> [Task requirements]
Return the passage of the photojournalism text from "It feels so" to "trenchfoot. Shit happens.", copied word for word.

> [Text for analysis]

Yesterday it was a man leaning against a telephone booth, smoking. Everyone smokes in Montreal; man, woman, teen.

Photojournalism is heavy on my mind.

Uncle James suggested this occupation to me when I was 13 or so, sitting in my Grandma's living room at a family gathering. I had never heard it named before and I remember how exciting he made it sound, spelling out his vision for me. "Shooting in the front lines with a scarf around your head", he said. I will never forget that. It was a vague idea that has sat shelved within me for a long time. Last night, unable to sleep, I read a volume on photojournalism by Life. The photos! Photo essays, layout, themes, umbrella ideas.

Who knows what is in store.

It feels so good to be ON TO SOMETHING (again), photographically speaking. Slumps, swamps, dumps, ditches, ruts and hopeless pits are unavoidable. I like to think of falling into them as a reminder of how far I have come. Markers. Hopeless marking points, if you will. Falling into a swamp is really the most hopeless thing in the world. Especially when you have spent 45 minutes tender footing over sticks, slop, stumps and muck to reach the treeline at the back of one's piece. I saw a rookie planter get sucked down to her shoulders in a swamp once. Fast, too. (For anyone interested, the best and quickest way to maneuver oneself out of a swamp is to find a strong stick or shovel that you can lay across the sinkhole to use as leverage while hauling your body out). Swamphand, trenchfoot. Shit happens.

> [Given data]
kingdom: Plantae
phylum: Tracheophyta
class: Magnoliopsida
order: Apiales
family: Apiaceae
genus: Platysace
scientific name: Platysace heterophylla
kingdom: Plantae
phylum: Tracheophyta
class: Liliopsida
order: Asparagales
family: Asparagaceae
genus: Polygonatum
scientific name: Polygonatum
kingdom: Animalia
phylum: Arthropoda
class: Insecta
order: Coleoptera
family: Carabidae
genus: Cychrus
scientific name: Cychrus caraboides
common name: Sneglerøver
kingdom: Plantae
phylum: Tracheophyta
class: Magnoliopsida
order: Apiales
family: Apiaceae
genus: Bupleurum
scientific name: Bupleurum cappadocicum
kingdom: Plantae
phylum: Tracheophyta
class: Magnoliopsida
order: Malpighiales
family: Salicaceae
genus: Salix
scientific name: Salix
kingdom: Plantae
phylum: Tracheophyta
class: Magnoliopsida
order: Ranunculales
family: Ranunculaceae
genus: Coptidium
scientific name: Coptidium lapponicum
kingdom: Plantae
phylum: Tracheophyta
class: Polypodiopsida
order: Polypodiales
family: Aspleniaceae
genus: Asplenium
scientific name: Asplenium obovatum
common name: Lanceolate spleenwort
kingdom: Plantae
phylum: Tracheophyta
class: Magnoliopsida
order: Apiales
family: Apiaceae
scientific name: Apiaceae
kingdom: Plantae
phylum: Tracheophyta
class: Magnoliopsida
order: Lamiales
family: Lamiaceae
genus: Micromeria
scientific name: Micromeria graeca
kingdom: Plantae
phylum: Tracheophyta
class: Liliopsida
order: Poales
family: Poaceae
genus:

> [Reply to the task]
It feels so good to be ON TO SOMETHING (again), photographically speaking. Slumps, swamps, dumps, ditches, ruts and hopeless pits are unavoidable. I like to think of falling into them as a reminder of how far I have come. Markers. Hopeless marking points, if you will. Falling into a swamp is really the most hopeless thing in the world. Especially when you have spent 45 minutes tender footing over sticks, slop, stumps and muck to reach the treeline at the back of one's piece. I saw a rookie planter get sucked down to her shoulders in a swamp once. Fast, too. (For anyone interested, the best and quickest way to maneuver oneself out of a swamp is to find a strong stick or shovel that you can lay across the sinkhole to use as leverage while hauling your body out). Swamphand, trenchfoot. Shit happens.